Although it's difficult to pinpoint the exact cause of the disenchantment, my feeling is that it largely comes from a sense that everything is a bit samey (i.e. repetitive and lacking diversity). At the moment pretty much all you can do is build settlements and fight. I've certainly enjoyed building the settlements (this has probably always been the aspect of the game I've enjoyed most). I've done some fighting this time around, but after being heavily involved in wars during all the Alpha tests I'm finding that I've already got a sense of "been there, done that" with the fighting. Sure, there have been improvements to the battle code all the time, but it's still the same basic activity.

My feeling at the moment is that the gameplay is heavily geared towards a 'rinse and repeat' style. By this, I mean that you build up settlements, go out and have a war, win or lose. And then repeat. It's actually almost a more sophisticated and elegant version of level grinding. And I think this may now be what's struggling to hold my interest. My feeling is also that this is partly behind why so many players have dropped out or not remained active. I remember that someone said here on the forum that they wasn't enough content in the game to justify paying the charges, and another couple of players have said this privately to me as the reason why they've stopped playing. Fundamentally, I don't think the game is living up to its sandbox tag-line. It's a sandbox where you're ok if you want to build or fight, but it's not a genuine sandbox environment.

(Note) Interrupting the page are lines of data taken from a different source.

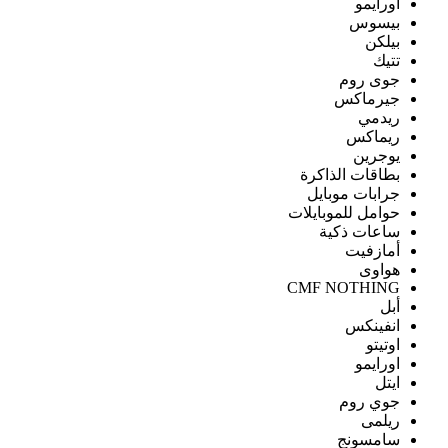
اورايمو
بيسوس
بيلكن
تتيك
جوى روم
جيرماكس
ريدمي
ريماكس
يوجرين
بطاقات الذاكرة
جرابات موبايل
حوامل للموبايلات
ساعات ذكية
أمازفيت
هواوى
CMF NOTHING
أبل
انفينكس
اوتيتو
اورايمو
ايتل
جوي روم
ريلمى
سامسونج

Obviously, we're still in the beta and improvements are coming online all the time (as fast as Tom's overworked fingers can type them). But the thing I'm wondering is if future work on the game is likely to be focused on refining the existing gameplay (i.e. building and fighting), or whether there will be more diversity added (i.e. things to do apart from building and fighting)? I should be clear that I'm not talking about minor additions to gameplay like duels or tournaments, but rather an essential diversity in the branches of gameplay that you can take. Will this become a genuine sandbox, or remain a quite narrowly focused one?